Relations between the Brazilians and Americans had been very good up to this point in the expedition, reflecting The Importance of Racial Respect and Cooperation. Rondon, however, infuriated the Americans when he sought to halt the expedition to send two men back to rescue the murderer, Julio de Lima. The Americans strongly suspected that Rondon’s motive was to have time to survey the area. While relations among the leaders later improved, this was a low point and Roosevelt accused Rondon of endangering the expedition.
“The possibility that they might not return home alive, once a remote and abstract idea, had become a corrosive, everyday burden for the members of the expedition.”
The Nature of the Amazonian Environment took a cumulative toll on the men. As the sameness of the jungle depressed them, the illnesses from insect stings and starvation made them all acutely aware of their mortality. The men were close to the breaking point when they discovered a sign that other Brazilians were potentially close at hand.
“As significant as their own efforts had been in triumphing over the churning river, and the unforgiving rain forest that surrounded it, the men remained unaware of the single most important factor in their survival: the decision of the Cinta Larga to let them go.”
If the Cinta Larga had chosen to attack the expedition, there is almost no chance that the men would have survived. The expedition was visible and the Cinta Larga undoubtedly would have approached silently in the night. In their weakened condition, the men of the expedition would have made easy targets. Millard thus highlights how the success of the expedition also depended upon the Indigenous peoples’ tolerance of the outsiders.

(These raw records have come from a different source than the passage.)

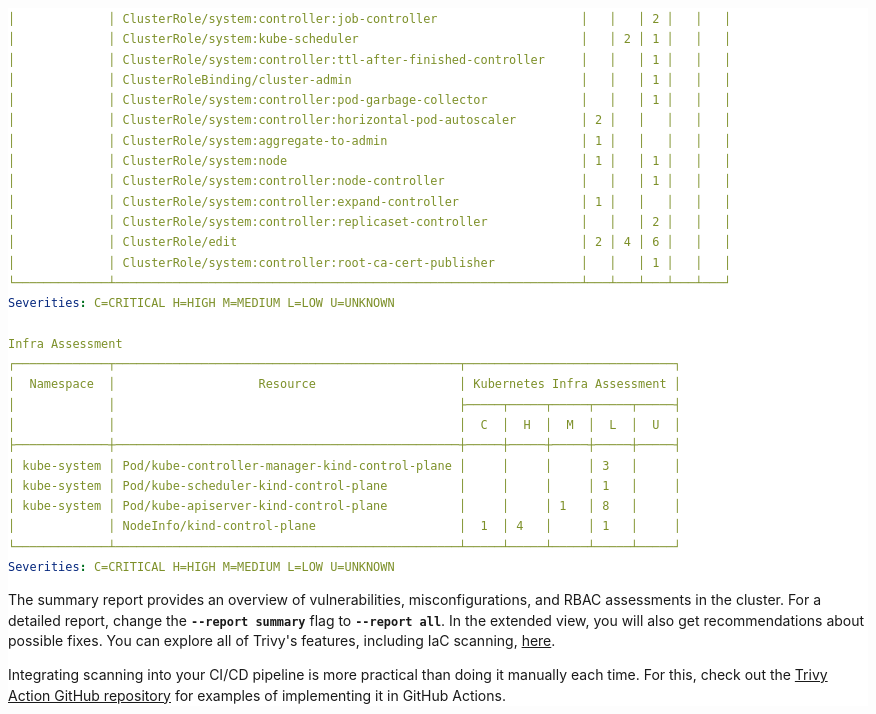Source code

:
```yaml
│             │ ClusterRole/system:controller:job-controller                    │   │   │ 2 │   │   │
│             │ ClusterRole/system:kube-scheduler                               │   │ 2 │ 1 │   │   │
│             │ ClusterRole/system:controller:ttl-after-finished-controller     │   │   │ 1 │   │   │
│             │ ClusterRoleBinding/cluster-admin                                │   │   │ 1 │   │   │
│             │ ClusterRole/system:controller:pod-garbage-collector             │   │   │ 1 │   │   │
│             │ ClusterRole/system:controller:horizontal-pod-autoscaler         │ 2 │   │   │   │   │
│             │ ClusterRole/system:aggregate-to-admin                           │ 1 │   │   │   │   │
│             │ ClusterRole/system:node                                         │ 1 │   │ 1 │   │   │
│             │ ClusterRole/system:controller:node-controller                   │   │   │ 1 │   │   │
│             │ ClusterRole/system:controller:expand-controller                 │ 1 │   │   │   │   │
│             │ ClusterRole/system:controller:replicaset-controller             │   │   │ 2 │   │   │
│             │ ClusterRole/edit                                                │ 2 │ 4 │ 6 │   │   │
│             │ ClusterRole/system:controller:root-ca-cert-publisher            │   │   │ 1 │   │   │
└─────────────┴─────────────────────────────────────────────────────────────────┴───┴───┴───┴───┴───┘
Severities: C=CRITICAL H=HIGH M=MEDIUM L=LOW U=UNKNOWN

Infra Assessment
┌─────────────┬────────────────────────────────────────────────┬─────────────────────────────┐
│  Namespace  │                    Resource                    │ Kubernetes Infra Assessment │
│             │                                                ├─────┬─────┬─────┬─────┬─────┤
│             │                                                │  C  │  H  │  M  │  L  │  U  │
├─────────────┼────────────────────────────────────────────────┼─────┼─────┼─────┼─────┼─────┤
│ kube-system │ Pod/kube-controller-manager-kind-control-plane │     │     │     │ 3   │     │
│ kube-system │ Pod/kube-scheduler-kind-control-plane          │     │     │     │ 1   │     │
│ kube-system │ Pod/kube-apiserver-kind-control-plane          │     │     │ 1   │ 8   │     │
│             │ NodeInfo/kind-control-plane                    │  1  │ 4   │     │ 1   │     │
└─────────────┴────────────────────────────────────────────────┴─────┴─────┴─────┴─────┴─────┘
Severities: C=CRITICAL H=HIGH M=MEDIUM L=LOW U=UNKNOWN
```

The summary report provides an overview of vulnerabilities, misconfigurations, and RBAC assessments in the cluster. For a detailed report, change the **`--report summary`** flag to **`--report all`**. In the extended view, you will also get recommendations about possible fixes. You can explore all of Trivy's features, including IaC scanning, [here](https://github.com/aquasecurity/trivy).

Integrating scanning into your CI/CD pipeline is more practical than doing it manually each time. For this, check out the [Trivy Action GitHub repository](https://github.com/aquasecurity/trivy-action) for examples of implementing it in GitHub Actions.
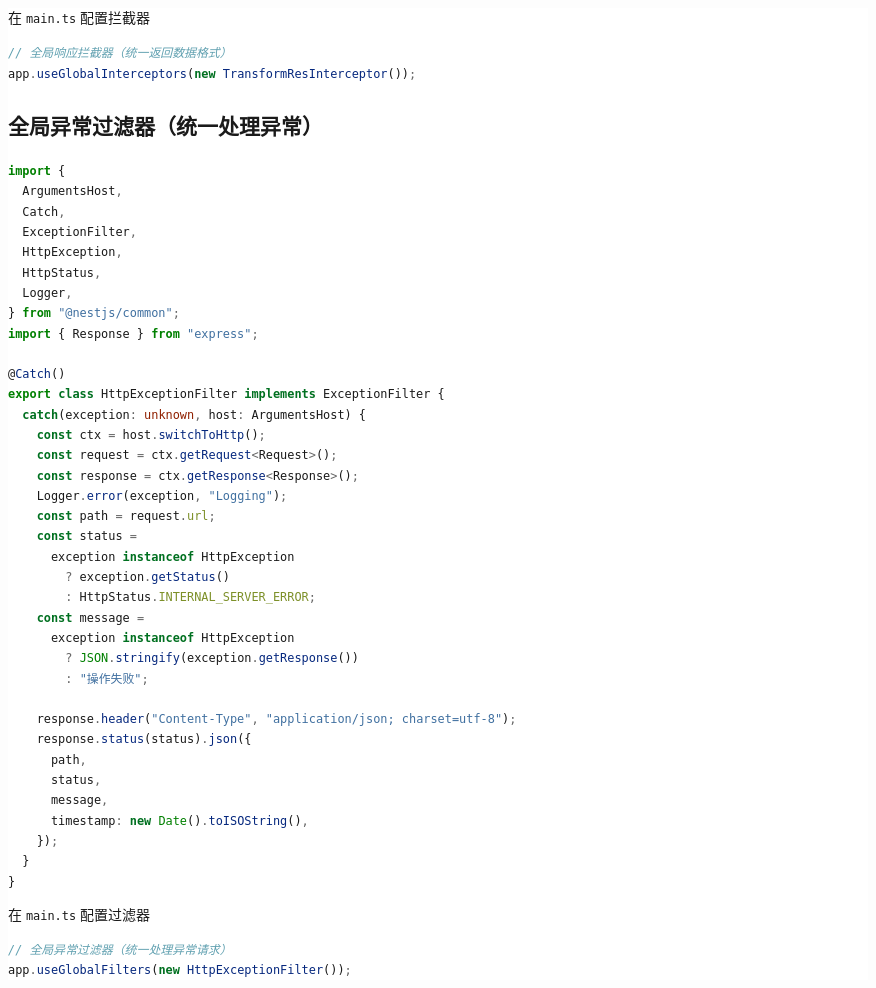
 ```ts
```

在 `main.ts` 配置拦截器

```ts
// 全局响应拦截器（统一返回数据格式）
app.useGlobalInterceptors(new TransformResInterceptor());
```

## 全局异常过滤器（统一处理异常）

```ts
import {
  ArgumentsHost,
  Catch,
  ExceptionFilter,
  HttpException,
  HttpStatus,
  Logger,
} from "@nestjs/common";
import { Response } from "express";

@Catch()
export class HttpExceptionFilter implements ExceptionFilter {
  catch(exception: unknown, host: ArgumentsHost) {
    const ctx = host.switchToHttp();
    const request = ctx.getRequest<Request>();
    const response = ctx.getResponse<Response>();
    Logger.error(exception, "Logging");
    const path = request.url;
    const status =
      exception instanceof HttpException
        ? exception.getStatus()
        : HttpStatus.INTERNAL_SERVER_ERROR;
    const message =
      exception instanceof HttpException
        ? JSON.stringify(exception.getResponse())
        : "操作失败";

    response.header("Content-Type", "application/json; charset=utf-8");
    response.status(status).json({
      path,
      status,
      message,
      timestamp: new Date().toISOString(),
    });
  }
}
```

在 `main.ts` 配置过滤器

```ts
// 全局异常过滤器（统一处理异常请求）
app.useGlobalFilters(new HttpExceptionFilter());
```

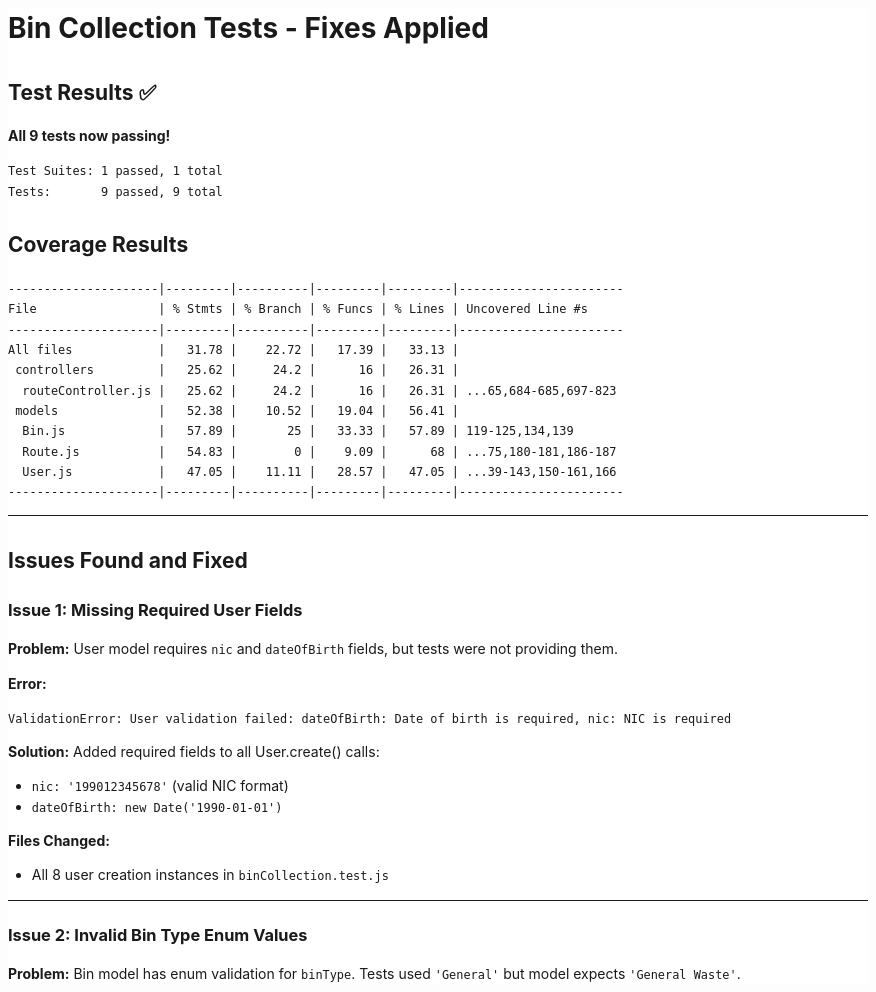 # Bin Collection Tests - Fixes Applied

## Test Results ✅
**All 9 tests now passing!**

```
Test Suites: 1 passed, 1 total
Tests:       9 passed, 9 total
```

## Coverage Results
```
---------------------|---------|----------|---------|---------|-----------------------
File                 | % Stmts | % Branch | % Funcs | % Lines | Uncovered Line #s     
---------------------|---------|----------|---------|---------|-----------------------
All files            |   31.78 |    22.72 |   17.39 |   33.13 |                       
 controllers         |   25.62 |     24.2 |      16 |   26.31 |                       
  routeController.js |   25.62 |     24.2 |      16 |   26.31 | ...65,684-685,697-823 
 models              |   52.38 |    10.52 |   19.04 |   56.41 |                       
  Bin.js             |   57.89 |       25 |   33.33 |   57.89 | 119-125,134,139       
  Route.js           |   54.83 |        0 |    9.09 |      68 | ...75,180-181,186-187 
  User.js            |   47.05 |    11.11 |   28.57 |   47.05 | ...39-143,150-161,166 
---------------------|---------|----------|---------|---------|-----------------------
```

---

## Issues Found and Fixed

### Issue 1: Missing Required User Fields
**Problem:** User model requires `nic` and `dateOfBirth` fields, but tests were not providing them.

**Error:**
```
ValidationError: User validation failed: dateOfBirth: Date of birth is required, nic: NIC is required
```

**Solution:** Added required fields to all User.create() calls:
- `nic: '199012345678'` (valid NIC format)
- `dateOfBirth: new Date('1990-01-01')`

**Files Changed:**
- All 8 user creation instances in `binCollection.test.js`

---

### Issue 2: Invalid Bin Type Enum Values
**Problem:** Bin model has enum validation for `binType`. Tests used `'General'` but model expects `'General Waste'`.
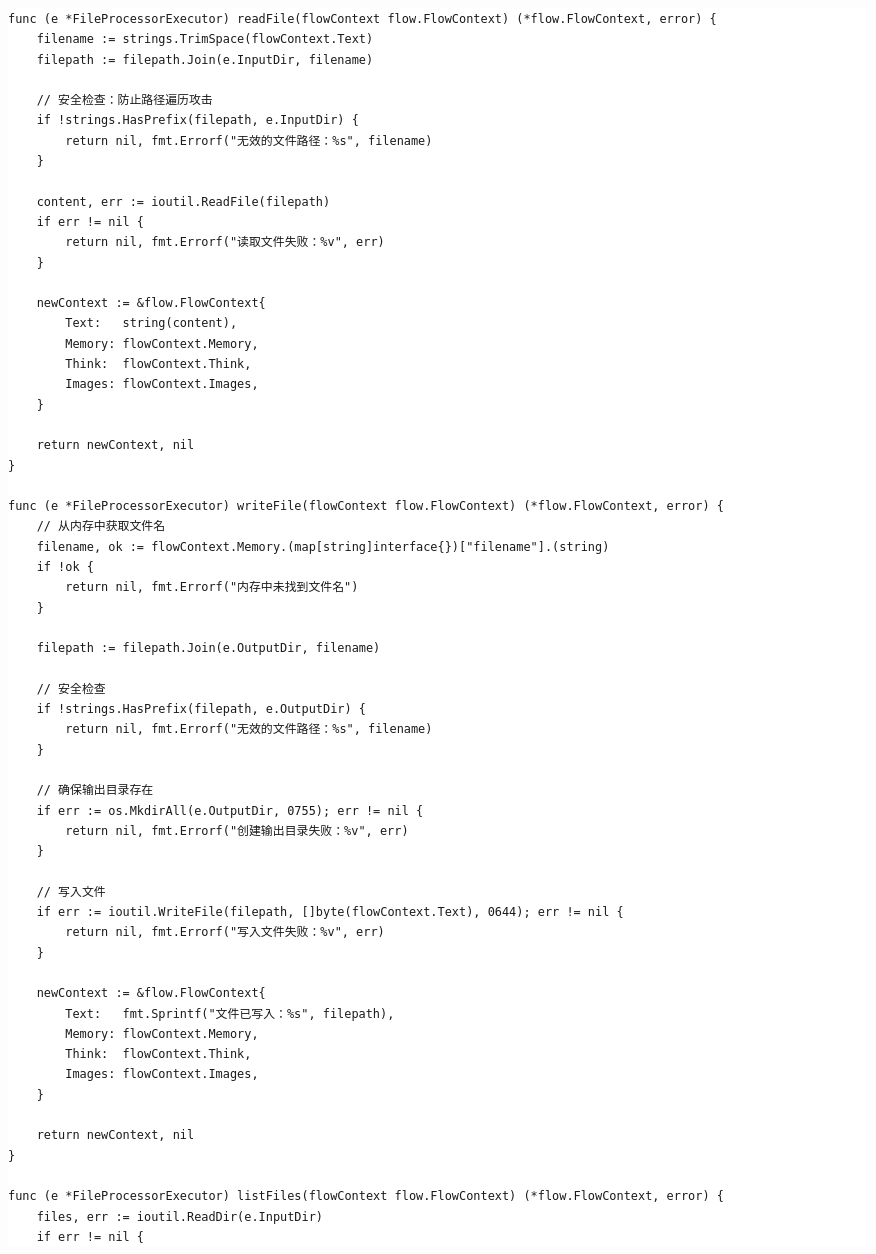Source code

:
 ```
func (e *FileProcessorExecutor) readFile(flowContext flow.FlowContext) (*flow.FlowContext, error) {
    filename := strings.TrimSpace(flowContext.Text)
    filepath := filepath.Join(e.InputDir, filename)

    // 安全检查：防止路径遍历攻击
    if !strings.HasPrefix(filepath, e.InputDir) {
        return nil, fmt.Errorf("无效的文件路径：%s", filename)
    }

    content, err := ioutil.ReadFile(filepath)
    if err != nil {
        return nil, fmt.Errorf("读取文件失败：%v", err)
    }

    newContext := &flow.FlowContext{
        Text:   string(content),
        Memory: flowContext.Memory,
        Think:  flowContext.Think,
        Images: flowContext.Images,
    }

    return newContext, nil
}

func (e *FileProcessorExecutor) writeFile(flowContext flow.FlowContext) (*flow.FlowContext, error) {
    // 从内存中获取文件名
    filename, ok := flowContext.Memory.(map[string]interface{})["filename"].(string)
    if !ok {
        return nil, fmt.Errorf("内存中未找到文件名")
    }

    filepath := filepath.Join(e.OutputDir, filename)

    // 安全检查
    if !strings.HasPrefix(filepath, e.OutputDir) {
        return nil, fmt.Errorf("无效的文件路径：%s", filename)
    }

    // 确保输出目录存在
    if err := os.MkdirAll(e.OutputDir, 0755); err != nil {
        return nil, fmt.Errorf("创建输出目录失败：%v", err)
    }

    // 写入文件
    if err := ioutil.WriteFile(filepath, []byte(flowContext.Text), 0644); err != nil {
        return nil, fmt.Errorf("写入文件失败：%v", err)
    }

    newContext := &flow.FlowContext{
        Text:   fmt.Sprintf("文件已写入：%s", filepath),
        Memory: flowContext.Memory,
        Think:  flowContext.Think,
        Images: flowContext.Images,
    }

    return newContext, nil
}

func (e *FileProcessorExecutor) listFiles(flowContext flow.FlowContext) (*flow.FlowContext, error) {
    files, err := ioutil.ReadDir(e.InputDir)
    if err != nil {
```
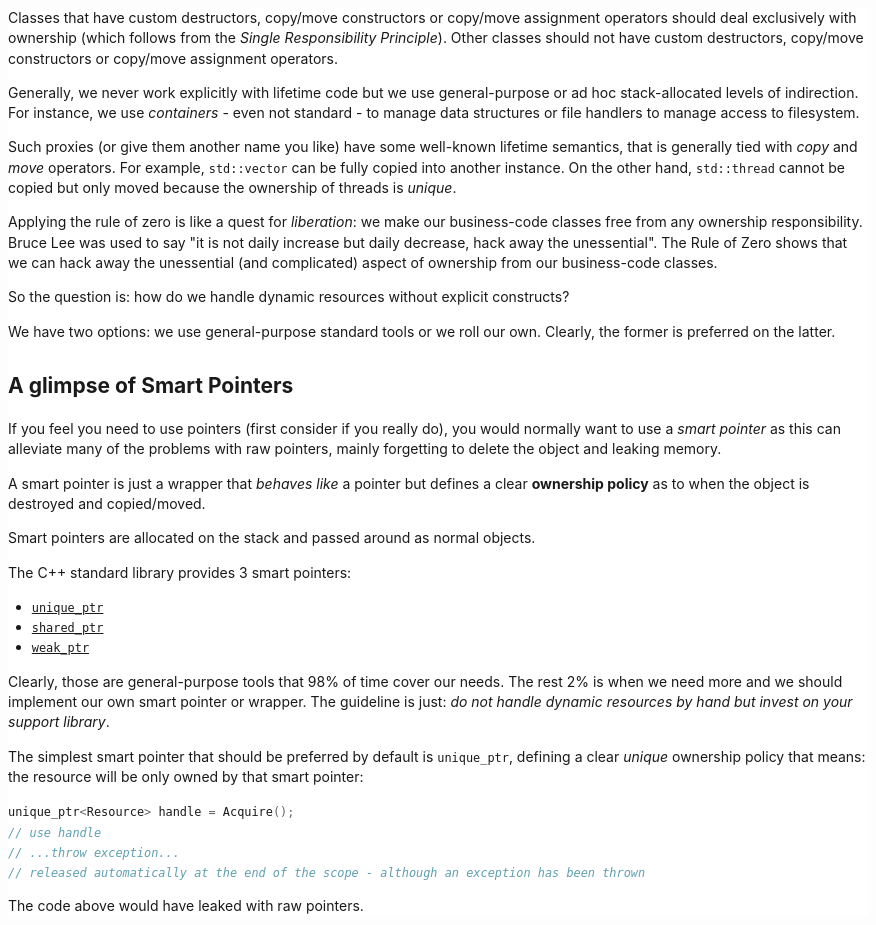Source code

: Classes that have custom destructors, copy/move constructors or copy/move assignment operators should deal exclusively with ownership (which follows from the *Single Responsibility Principle*). 
Other classes should not have custom destructors, copy/move constructors or copy/move assignment operators.

Generally, we never work explicitly with lifetime code but we use general-purpose or ad hoc stack-allocated levels of indirection. For instance, we use *containers* - even not standard - to manage data structures or file handlers to manage access to filesystem.

Such proxies (or give them another name you like) have some well-known lifetime semantics, that is generally tied with *copy* and *move* operators. For example, `std::vector` can be fully copied into another instance. On the other hand, `std::thread` cannot be copied but only moved because the ownership of threads is *unique*.

Applying the rule of zero is like a quest for *liberation*: we make our business-code classes free from any ownership responsibility. 
Bruce Lee was used to say "it is not daily increase but daily decrease, hack away the unessential". The Rule of Zero shows that we can hack away the unessential (and complicated) aspect of ownership from our business-code classes.

So the question is: how do we handle dynamic resources without explicit constructs?

We have two options: we use general-purpose standard tools or we roll our own. Clearly, the former is preferred on the latter.

## A glimpse of Smart Pointers

If you feel you need to use pointers (first consider if you really do), you would normally want to use a *smart pointer* as this can alleviate many of the problems with raw pointers, mainly forgetting to delete the object and leaking memory.

A smart pointer is just a wrapper that *behaves like* a pointer but defines a clear **ownership policy** as to when the object is destroyed and copied/moved.

Smart pointers are allocated on the stack and passed around as normal objects.

The C++ standard library provides 3 smart pointers:

* [`unique_ptr`](https://en.cppreference.com/w/cpp/memory/unique_ptr)
* [`shared_ptr`](https://en.cppreference.com/w/cpp/memory/shared_ptr)
* [`weak_ptr`](https://en.cppreference.com/w/cpp/memory/weak_ptr)

Clearly, those are general-purpose tools that 98% of time cover our needs. The rest 2% is when we need more and we should implement our own smart pointer or wrapper. The guideline is just: *do not handle dynamic resources by hand but invest on your support library*.

The simplest smart pointer that should be preferred by default is `unique_ptr`, defining a clear *unique* ownership policy that means: the resource will be only owned by that smart pointer:

```cpp
unique_ptr<Resource> handle = Acquire();
// use handle
// ...throw exception...
// released automatically at the end of the scope - although an exception has been thrown
```

The code above would have leaked with raw pointers.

“First, the green, gold, and blue of Rondon’s beloved Republic of Brazil. Then, fluttering beside them, the stars and stripes that had for so long driven and defined Roosevelt’s own life, and whose promise stirred him still.”
At last, the expedition made the rendezvous with Lieutenant Pyrineus and a small relief party that Rondon had assigned to meet it. When Roosevelt sat up, he caught sight of the two flags. The men gave shouts of joy, as they would be saved.
“Roosevelt had been eager to tell the story of his expedition’s journey, but the scale of that achievement was so extraordinary that, to his surprise and outrage, he was met not with praise, but with skepticism and disbelief.”
Given the monumental accomplishment of the Rondon-Roosevelt expedition, scholars and explorers expressed disbelief at its findings at first. Roosevelt became its voice and ensured that the record was set straight. A later commission in 1926 would confirm the expedition’s findings and its accomplishment. It put a 1,000-mile river on the map, illustrating The Challenges and Achievements of Exploration.